**Problem description:**
In the entries below, find every line with the string "down" and copy it.

**Data shown:**
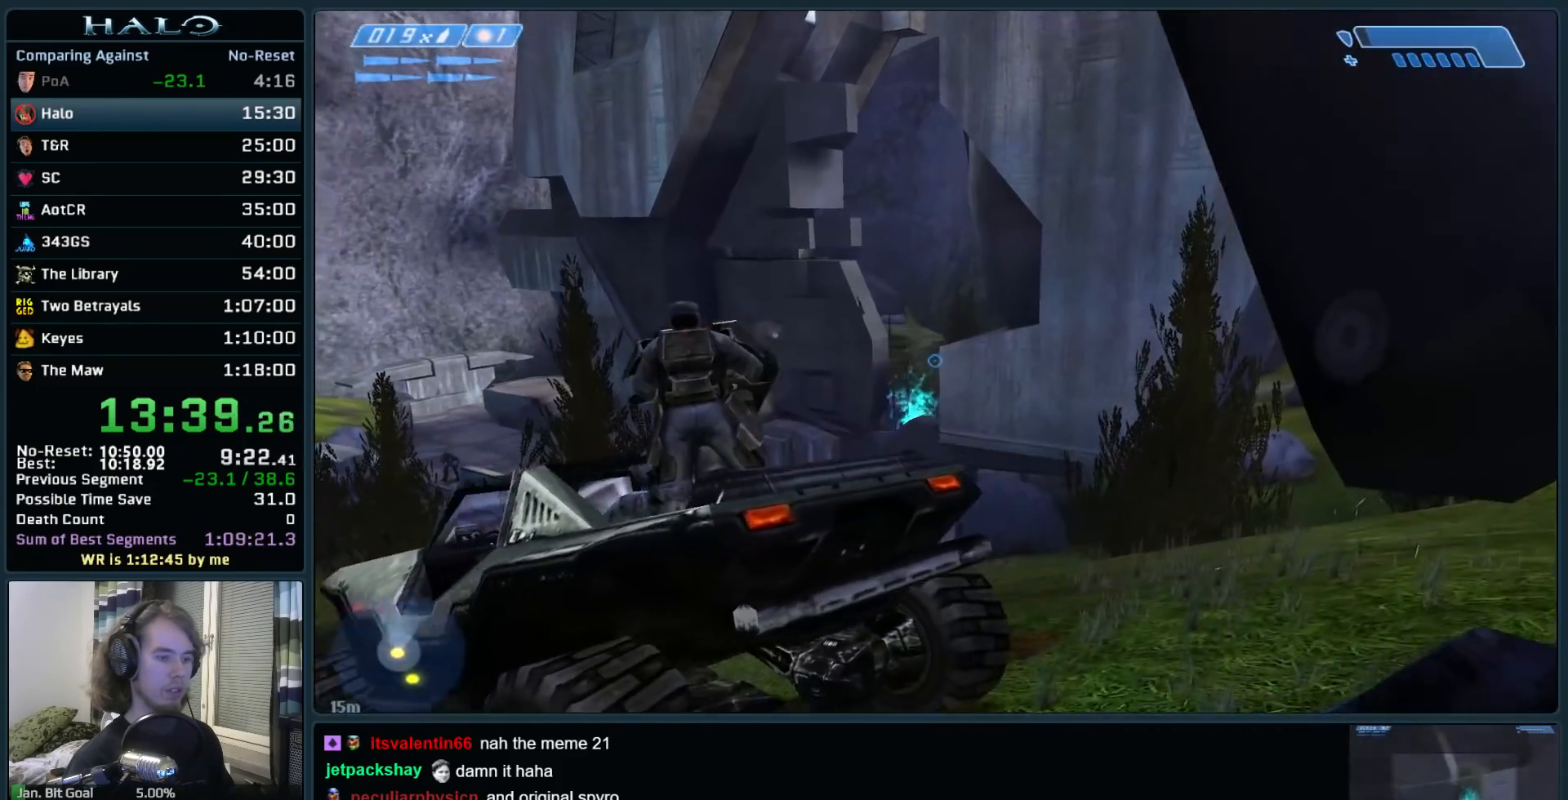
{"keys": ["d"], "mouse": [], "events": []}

--

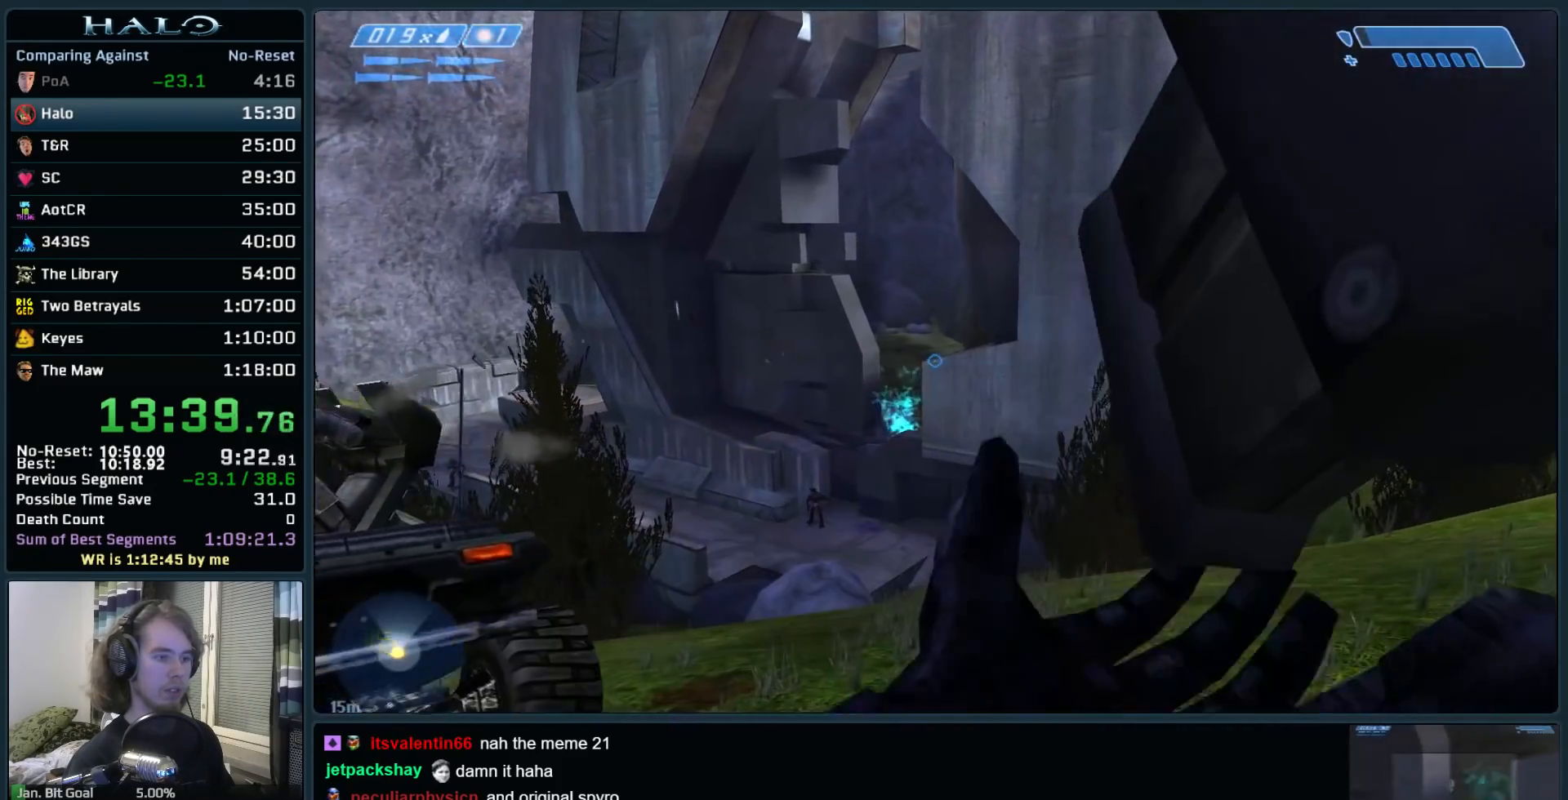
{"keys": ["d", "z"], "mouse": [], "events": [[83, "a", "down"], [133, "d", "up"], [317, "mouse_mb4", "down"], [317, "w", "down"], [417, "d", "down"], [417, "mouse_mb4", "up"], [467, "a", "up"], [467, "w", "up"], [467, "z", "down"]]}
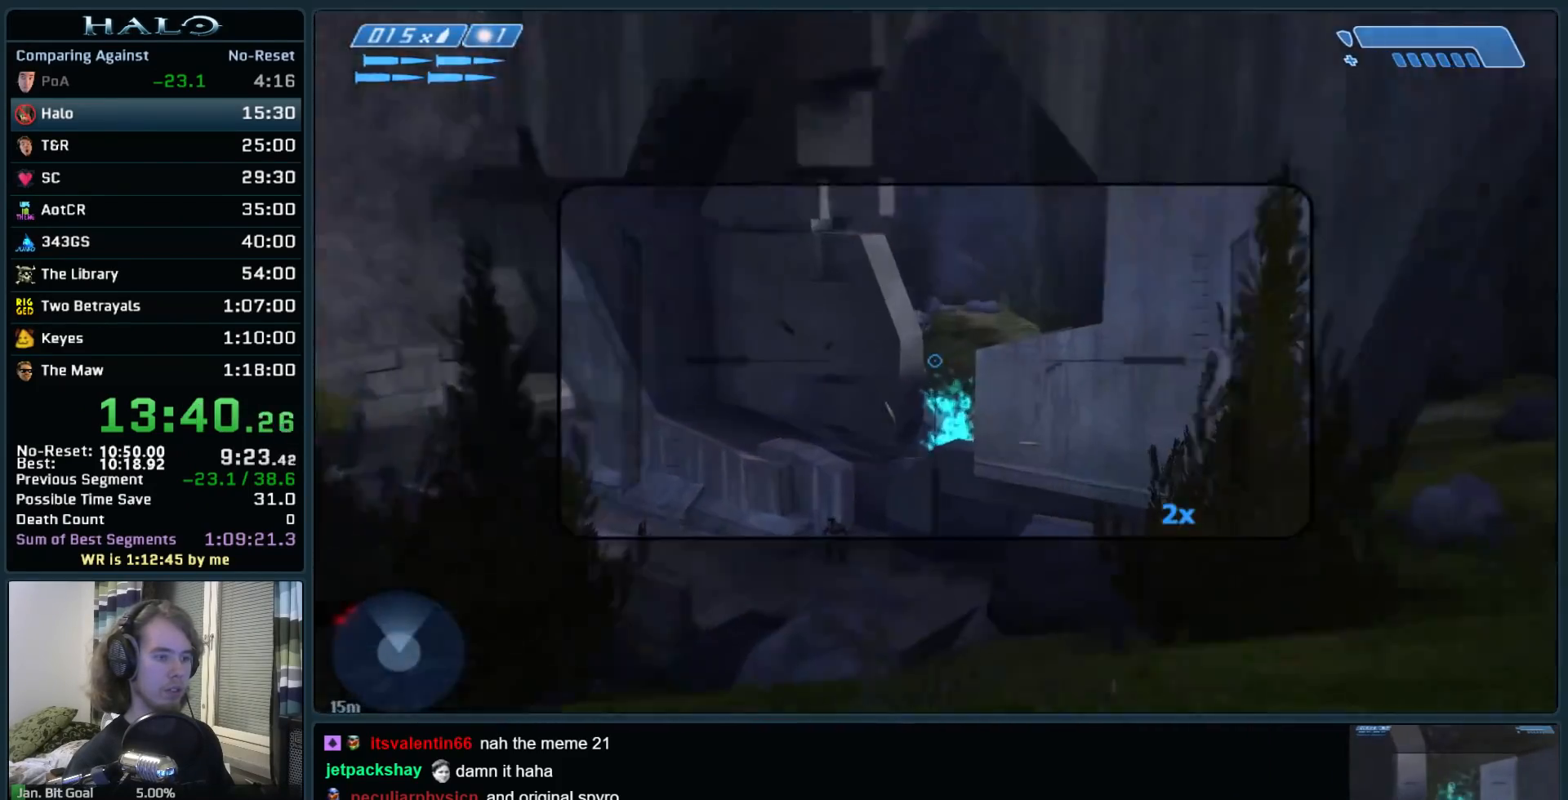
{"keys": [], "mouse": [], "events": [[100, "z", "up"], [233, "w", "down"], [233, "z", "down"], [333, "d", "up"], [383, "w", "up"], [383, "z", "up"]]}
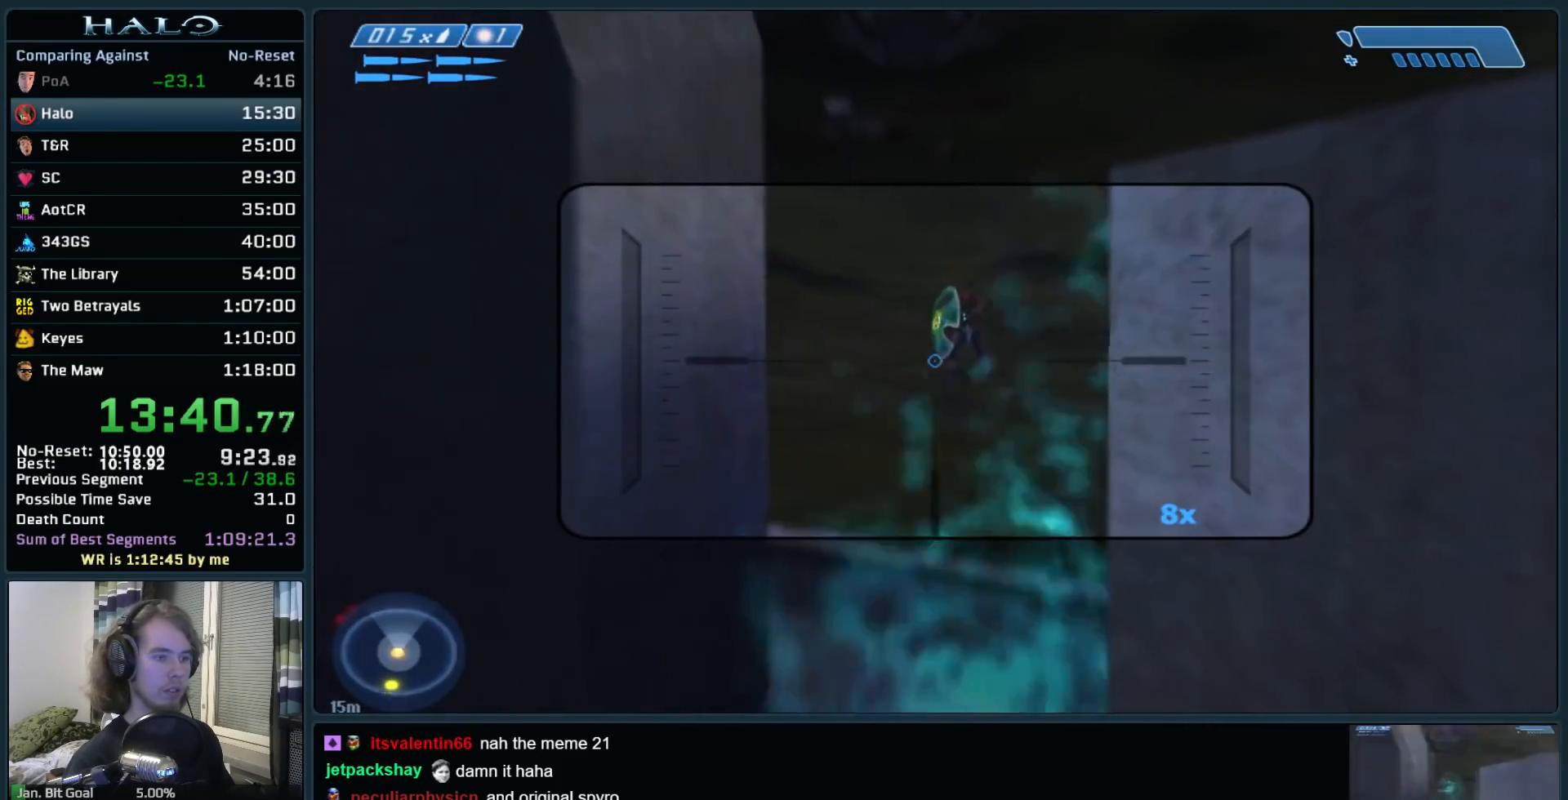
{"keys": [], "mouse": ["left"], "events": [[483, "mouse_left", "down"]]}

**Solution:**
{"keys": ["d", "z"], "mouse": [], "events": [[83, "a", "down"], [133, "d", "up"], [317, "mouse_mb4", "down"], [317, "w", "down"], [417, "d", "down"], [417, "mouse_mb4", "up"], [467, "a", "up"], [467, "w", "up"], [467, "z", "down"]]}
{"keys": [], "mouse": [], "events": [[100, "z", "up"], [233, "w", "down"], [233, "z", "down"], [333, "d", "up"], [383, "w", "up"], [383, "z", "up"]]}
{"keys": [], "mouse": ["left"], "events": [[483, "mouse_left", "down"]]}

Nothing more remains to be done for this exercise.